● **Task**
Line by line, transcribe the data below exactly and pass over the images.

(Collected data)
━━━━━━
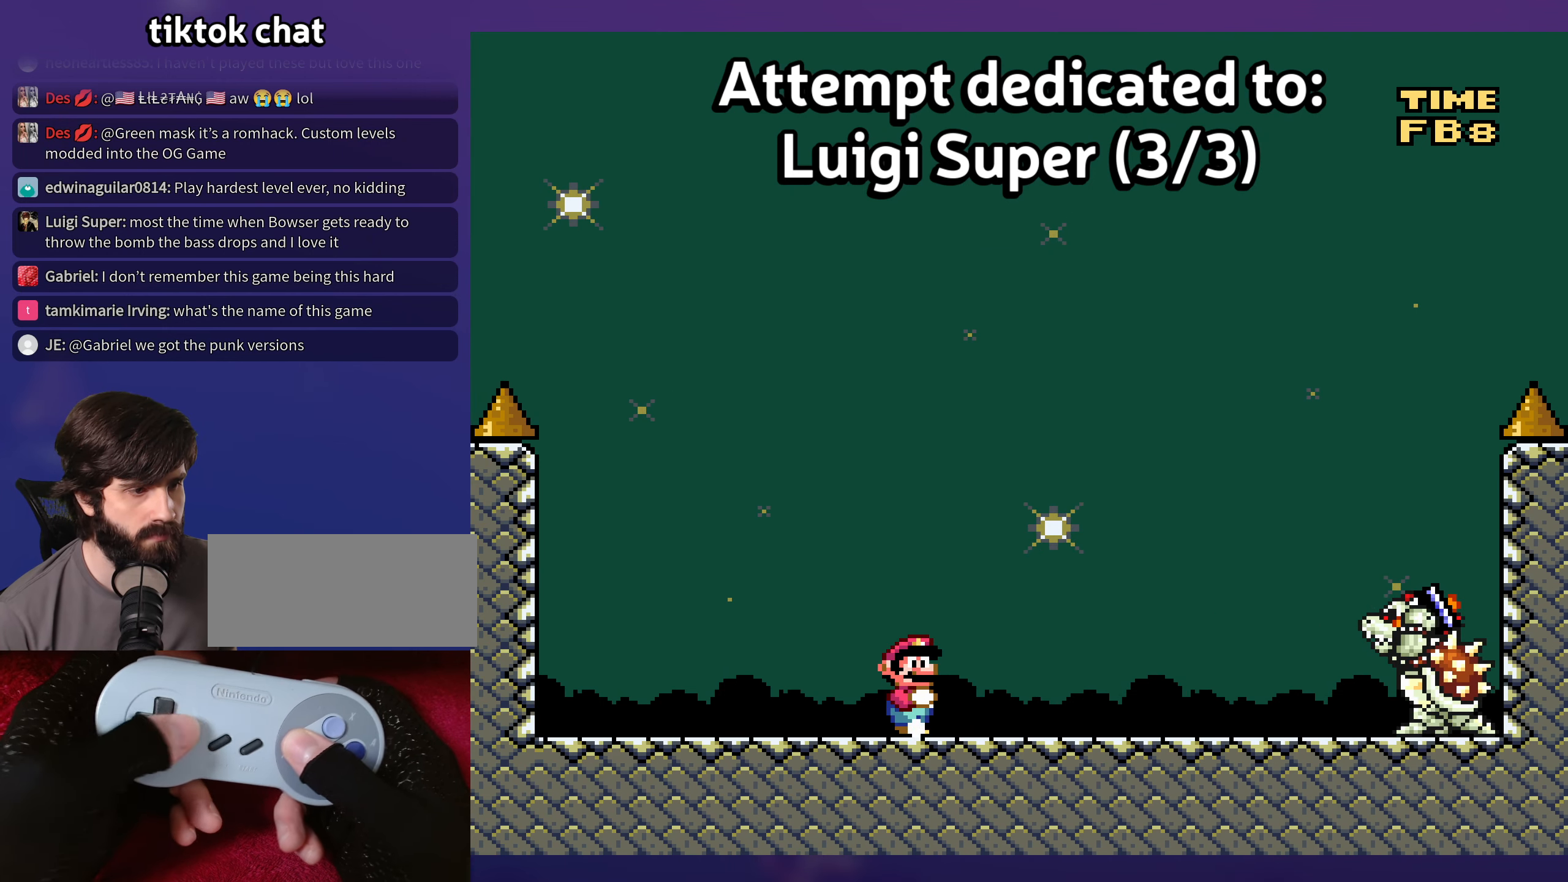
{"buttons": [], "events": []}
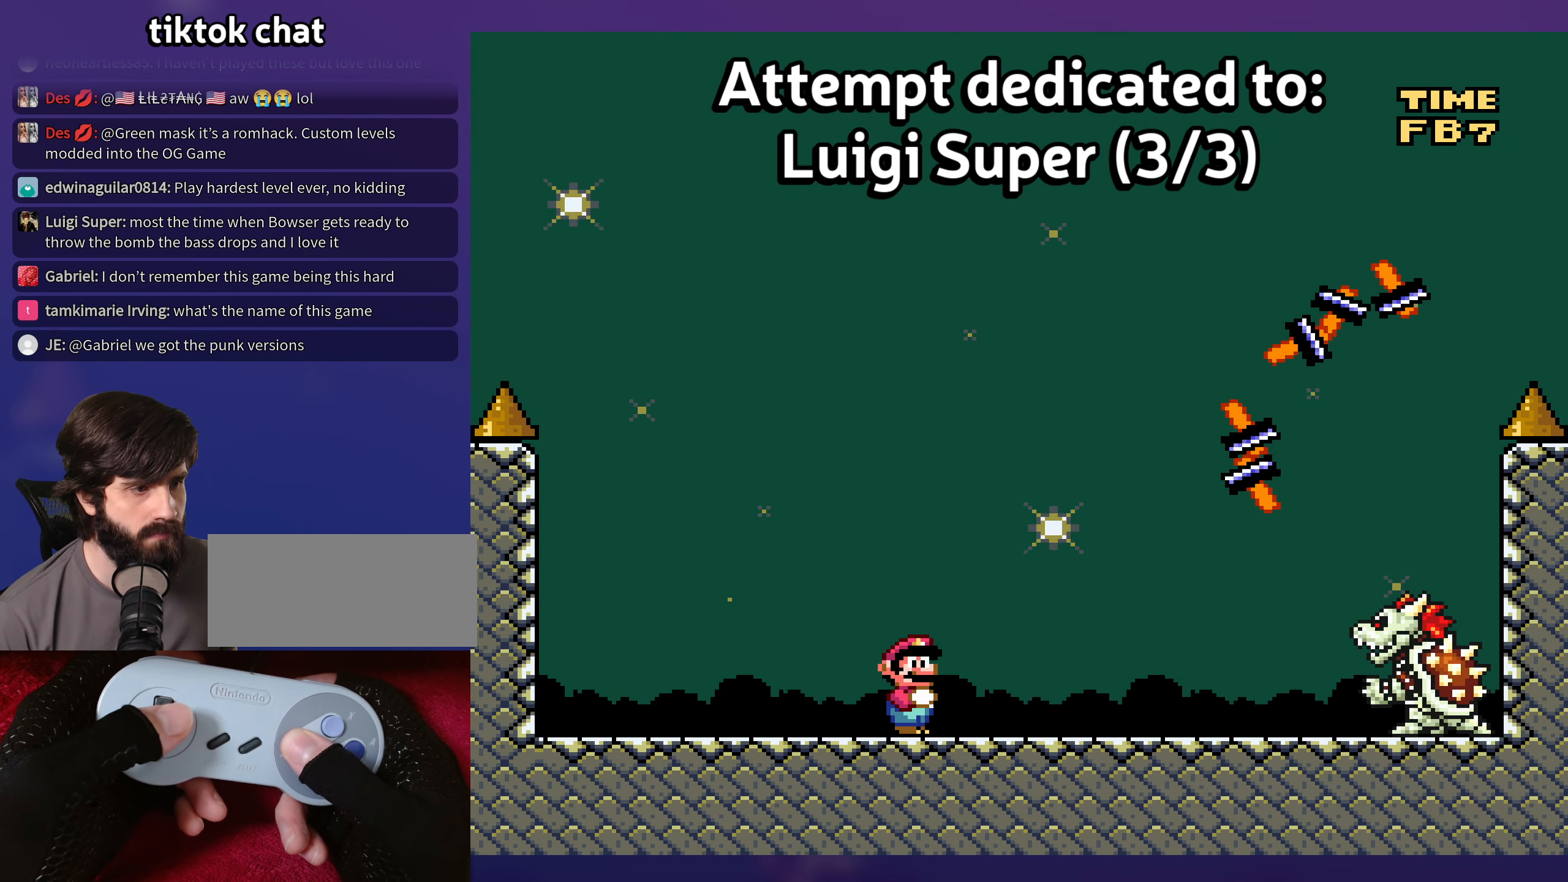
{"buttons": [], "events": []}
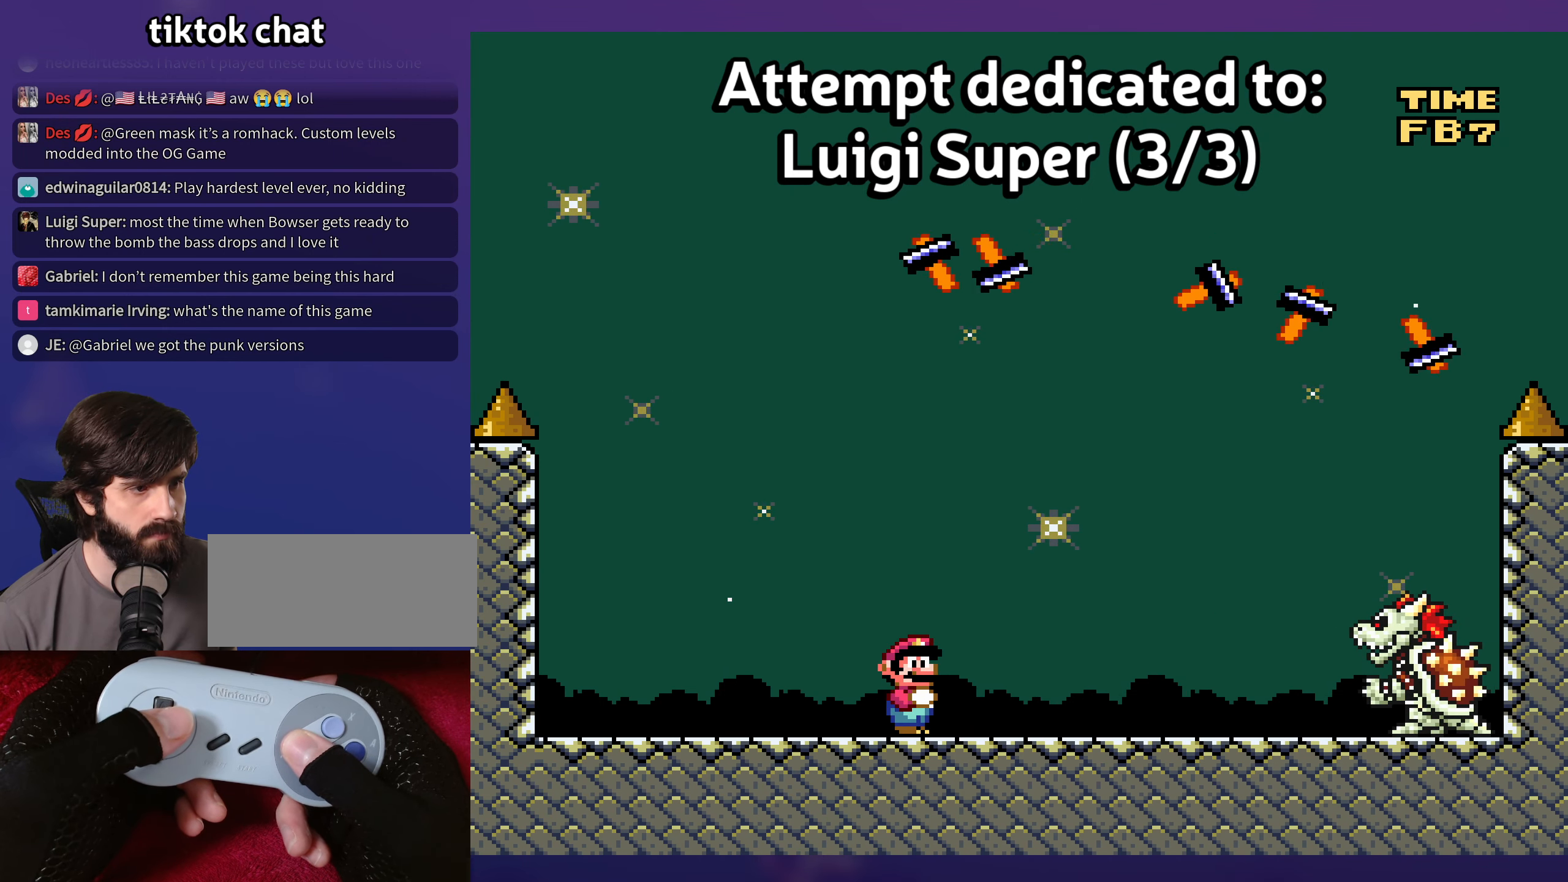
{"buttons": [], "events": []}
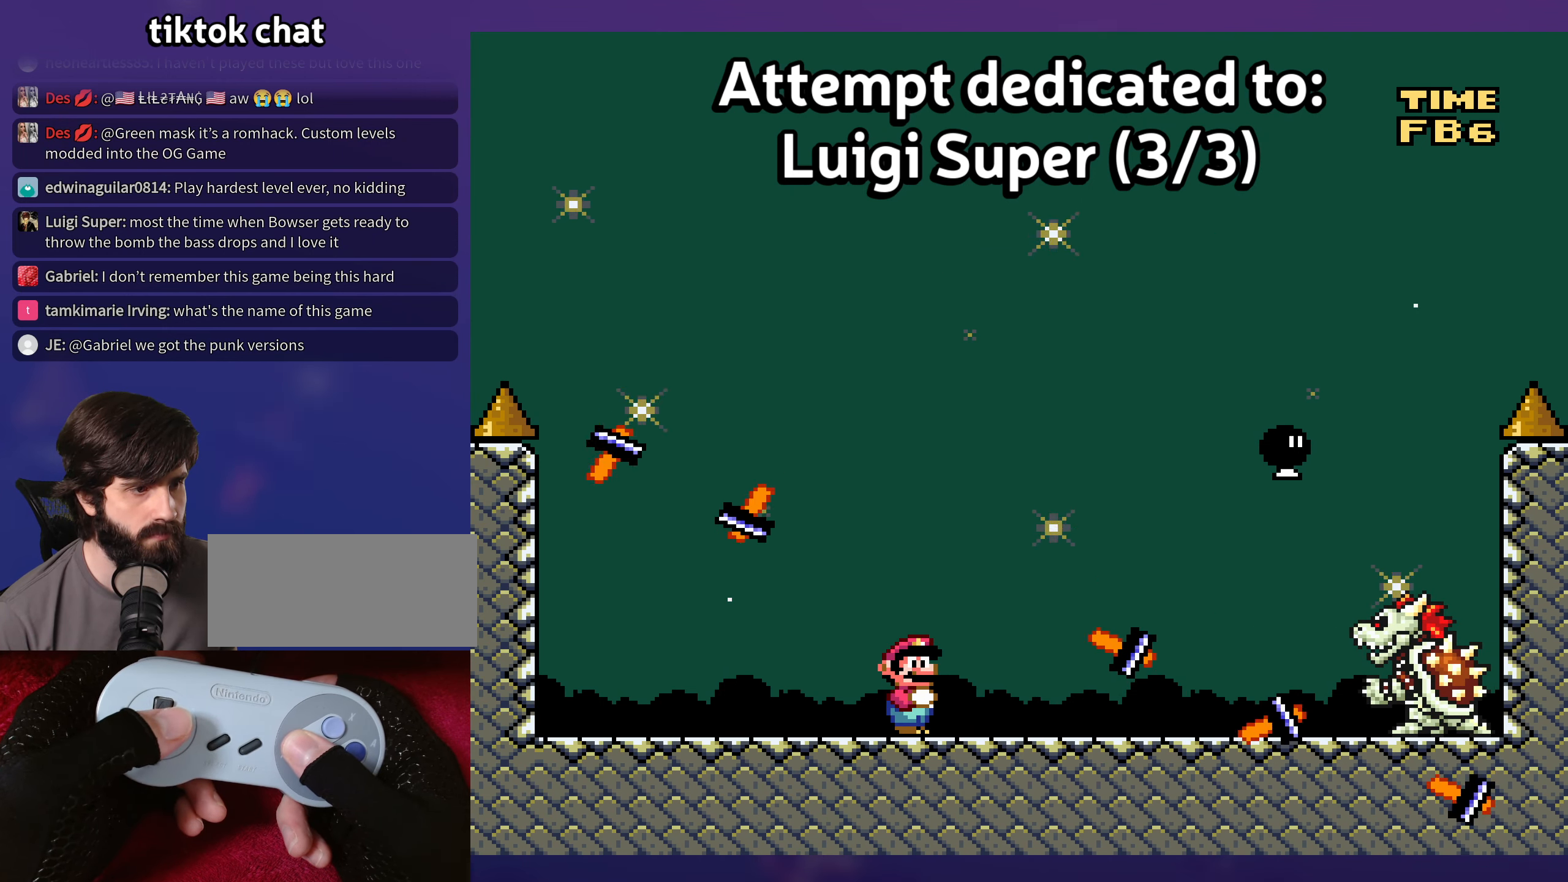
{"buttons": [], "events": [[450, "DPAD_UP", "down"], [484, "DPAD_UP", "up"]]}
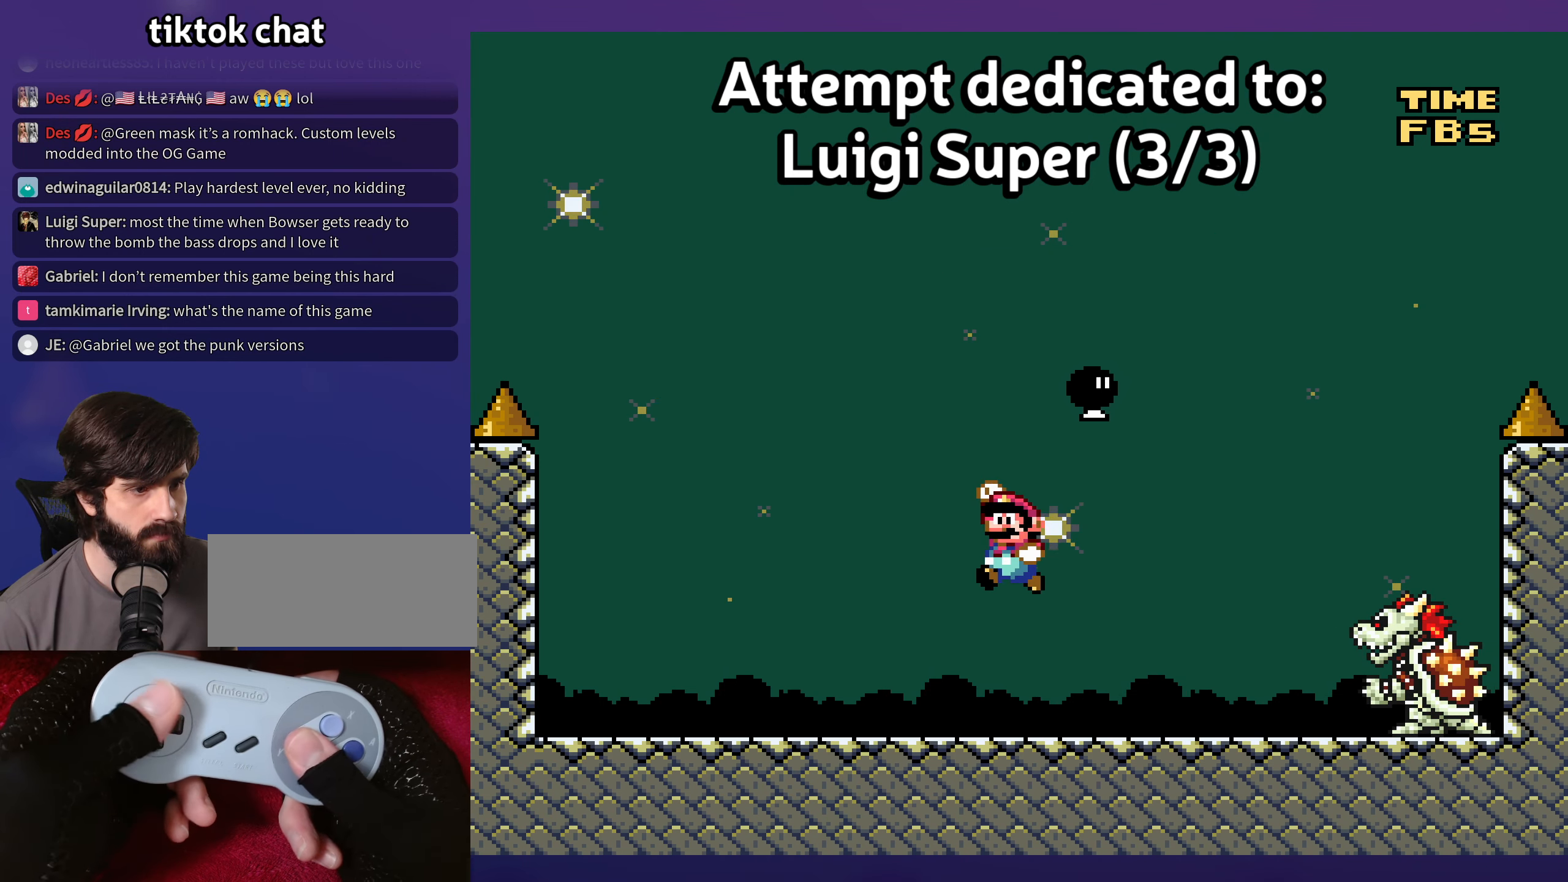
{"buttons": [], "events": []}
━━━━━━
● **Written response**
{"buttons": [], "events": []}
{"buttons": [], "events": []}
{"buttons": [], "events": []}
{"buttons": [], "events": [[450, "DPAD_UP", "down"], [484, "DPAD_UP", "up"]]}
{"buttons": [], "events": []}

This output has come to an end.